Main revenue engine: Residential Credit

Residential Credit remains the principal revenue driver by scale and breadth of product. Model estimates imply a supportive backdrop for net interest income as spreads normalize on lower rate volatility, enabling improved execution in loan purchases and securitizations. Pipeline visibility appears adequate from agency-eligible flows and non-agency whole-loan acquisitions that can be financed and hedged more efficiently than last year. The key watch items this quarter are asset selection discipline and hedge effectiveness relative to spread and curve shifts, which will determine whether volume growth translates into EPS durability. Given its 268.21 million US dollars revenue last quarter, even moderate spread tightening could add incremental carry and bolster run-rate earnings relative to the prior quarter.

High-upside lever: Mortgage Servicing Rights

Mortgage Servicing Rights provided 96.34 million US dollars of revenue last quarter and remain a balancing lever against rate moves. MSR values are sensitive to prepayment expectations; with refinancing activity still subdued, amortization and hedging costs may be manageable, supporting stable to slightly positive revenue contribution.
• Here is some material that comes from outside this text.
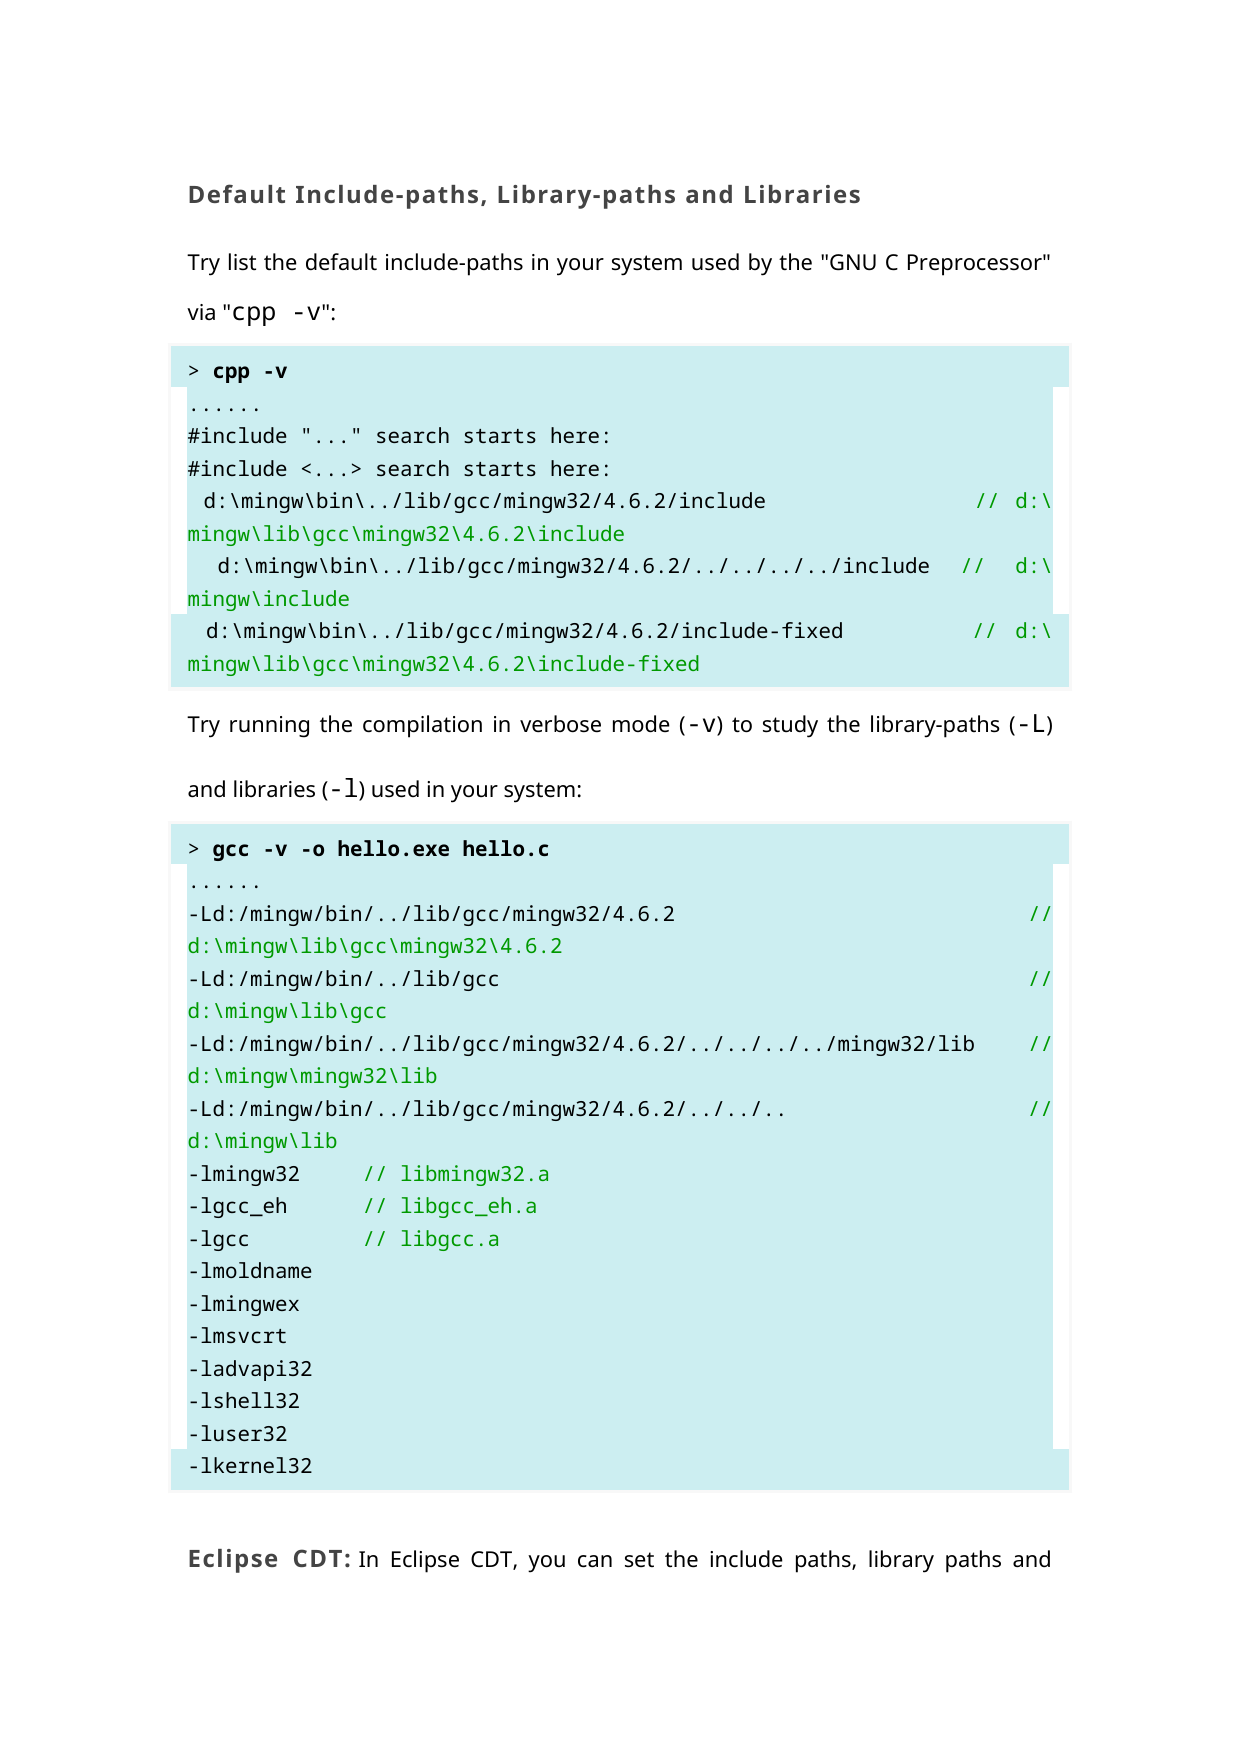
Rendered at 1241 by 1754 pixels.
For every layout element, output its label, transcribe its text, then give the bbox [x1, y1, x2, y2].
If the rate path trends toward gradual declines rather than abrupt cuts, MSR marks could remain orderly while origination-related fee flows stabilize, maintaining the hedge value of the MSR book. The most constructive setup for the quarter would be modest rate relief that aids credit spread sentiment without meaningfully eroding MSR economics, thereby improving overall earnings consistency.
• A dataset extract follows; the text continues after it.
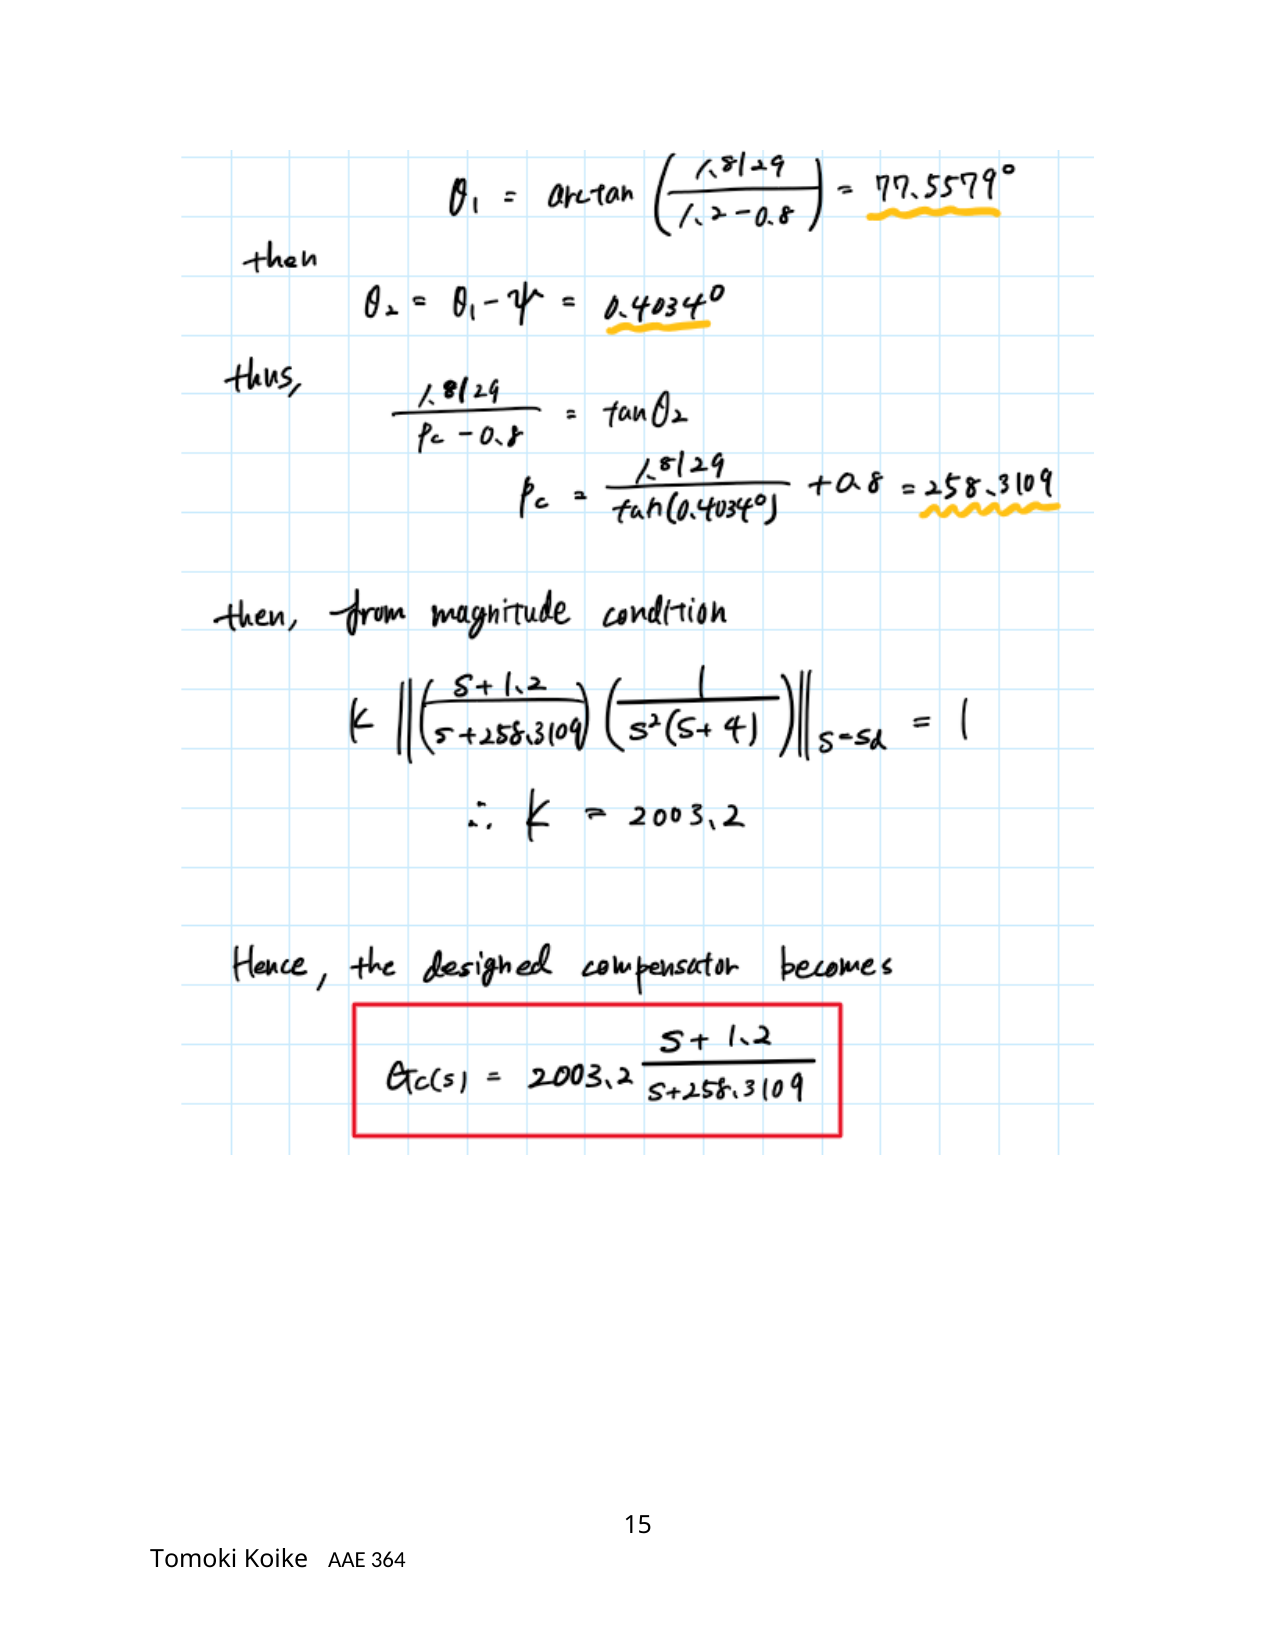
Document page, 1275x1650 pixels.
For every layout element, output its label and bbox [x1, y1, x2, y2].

Stock-price swing factor: Net interest margins and funding mix

The market’s focus is squarely on the interplay between asset yields, hedge costs, and the liability stack. Funding costs have eased from peak levels, but the timing and magnitude of any rate path shifts will drive quarter-to-quarter variability in net interest margin and earnings power. A favorable outcome entails steady to slightly lower repo and hedge costs alongside gradual spread tightening in mortgage assets, which would support the EPS trajectory around the 0.75 mark. Conversely, a disorderly curve move or spread widening could compress margins and elevate hedging expenses, limiting operating leverage in the quarter. Against this backdrop, disciplined leverage, active portfolio rotation, and liquidity cushions are likely to be the critical signals investors monitor into the print.

Analyst Opinions

Across the recent period, the majority of institutional commentary skews bullish, emphasizing stabilization in residential mortgage credit and improved earnings visibility as funding conditions ease; bearish views are in the minority and tend to focus on rate path uncertainty and spread volatility. Supportive voices point to the revenue estimate of 1.70 billion US dollars with 30.06% year-on-year growth and EPS near 0.75 as a sustainable near-term run rate, contingent on stable hedging dynamics. Notably, several widely followed analysts have highlighted the constructive setup for residential credit carry and the offsetting characteristics of the MSR portfolio, arguing that the company’s earnings cadence can remain resilient even if rate cuts progress more slowly than earlier expected. Pro-bull arguments also note last quarter’s revenue beat and positive adjusted EPS growth of 5.56% year over year as evidence of improved operational footing. The consensus bullish case is that incremental spread tightening and slightly lower funding costs can support EBIT around 555.26 million US dollars this quarter, keeping capital returns and book value stability on track, while risk controls around leverage and liquidity provide a cushion against adverse market swings.

Disclaimer: Investing carries risk. This is not financial advice. The above content should not be regarded as an offer, recommendation, or solicitation on acquiring or disposing of any financial products, any associated discussions, comments, or posts by author or other users should not be considered as such either. It is solely for general information purpose only, which does not consider your own investment objectives, financial situations or needs. TTM assumes no responsibility or warranty for the accuracy and completeness of the information, investors should do their own research and may seek professional advice before investing.